Dari Bandar Analabou ke Kota Peradaban
Dalam peta kuno Belanda dan catatan para penjelajah Eropa, Meulaboh dikenal sebagai Analabou atau Labo, sebuah bandar penting sejak masa Sultan Alauddin Ri’ayat Syah Sayyid al-Mukammil pada tahun 1588 M —tahun yang kini ditetapkan sebagai hari jadi Kota Meulaboh.
Belanda kemudian menjadikannya pusat pemerintahan kolonial di pantai barat yang disebut Westkust van Atjeh. Dari Meulaboh, mereka mengatur daerah dari Tapaktuan hingga Simeulue, menandakan betapa strategis dan sentralnya peran kota ini dalam sejarah Aceh.
Baca juga: Pembangunan Jalan Geurutee di Masa Kolonial Belanda
Namun, jauh sebelum masa kolonial, Meulaboh sudah menjadi kota peradaban.
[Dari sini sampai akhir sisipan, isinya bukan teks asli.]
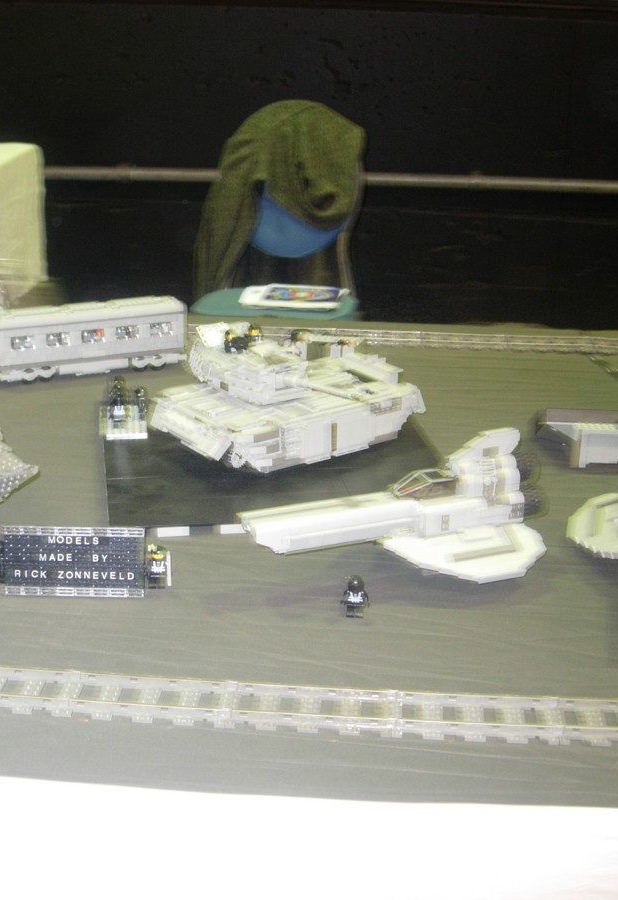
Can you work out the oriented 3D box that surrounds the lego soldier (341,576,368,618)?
[{"bbox_3d":[0.042,0.129,1.181,0.026,0.043,0.014,1,21,2],"label":"lego soldier"}]

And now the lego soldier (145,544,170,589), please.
[{"bbox_3d":[-0.142,0.108,1.229,0.024,0.043,0.014,2,21,4],"label":"lego soldier"}]

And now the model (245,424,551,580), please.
[{"bbox_3d":[0.092,0.049,1.272,0.275,0.117,0.178,-6,22,-18],"label":"model"}]

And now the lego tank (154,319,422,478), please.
[{"bbox_3d":[-0.024,-0.066,1.555,0.295,0.134,0.230,-15,26,-35],"label":"lego tank"}]

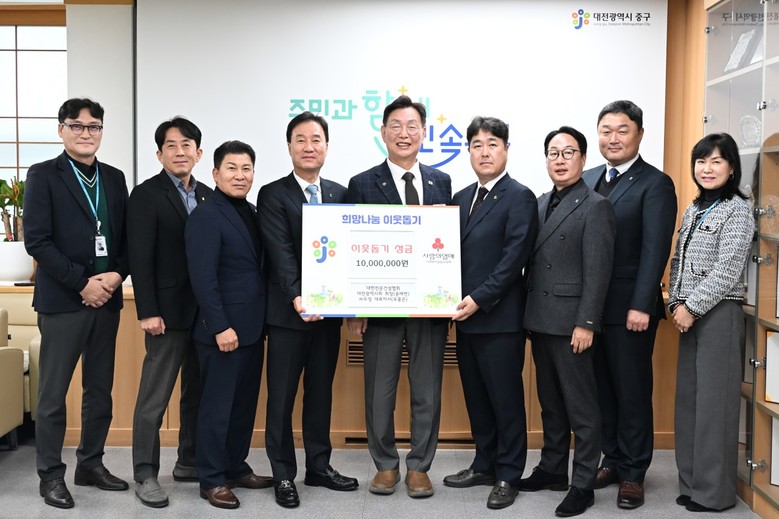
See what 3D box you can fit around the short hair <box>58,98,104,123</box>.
[{"bbox_3d":[-1.387,-0.647,3.700,0.185,0.140,0.205,-1,4,-28],"label":"short hair"}]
Ia menjadi tempat bertemunya para pedagang dari Gujarat, Arab, dan Eropa; tempat para ulama mengajarkan ilmu; dan tempat rakyat menemukan makna kebersamaan di bawah syariat dan adat Aceh yang luhur.
Kota yang Tak Pernah Tua
Waktu boleh berjalan, pemerintahan boleh berganti, tapi jiwa Meulaboh tak pernah pudar. Ia menjadi pusat pendidikan, perdagangan, dan spiritualitas di pantai barat Aceh —tempat berdirinya masjid-masjid tua, sekolah-sekolah rakyat, dan pasar yang hidup sejak pagi hingga senja.
Di setiap ubin masjid, di setiap jalan menuju pantai, dan di setiap cerita rakyat, tersimpan kisah tentang keuletan dan kesetiaan orang Meulaboh menjaga peradaban mereka.
Selamat Ulang Tahun, Meulaboh
Hari ini, kita tidak hanya merayakan ulang tahun sebuah kota. Kita sedang menyapa ingatan dan masa depan sekaligus —mengingat dari mana kita berasal dan ke mana kita ingin melangkah.
Selamat Ulang Tahun ke-437 Kota Meulaboh. Selamat kepada Bupati dan Wakil Bupati Aceh Barat beserta seluruh masyarakat yang telah menjaga denyut kehidupan di pesisir barat ini.
Semoga Meulaboh tetap menjadi kota sejarah yang hidup di masa depan, bukan sekadar dikenang di masa lalu. Sebab Meulaboh bukan hanya tempat di peta, ia adalah ibu dari banyak kabupaten dan satu kota, pelabuhan kasih, dan jiwa peradaban Aceh Barat Raya.
“Selamat ulang tahun, Meulaboh — wanita tua yang tetap anggun; seangkatan dengan Langsa, Lhokseumawe, dan Kutaraja. Engkau tetap menjadi ibu yang setia, menjaga cahaya di pantai barat Aceh, tempat sejarah dan cinta tak pernah padam.”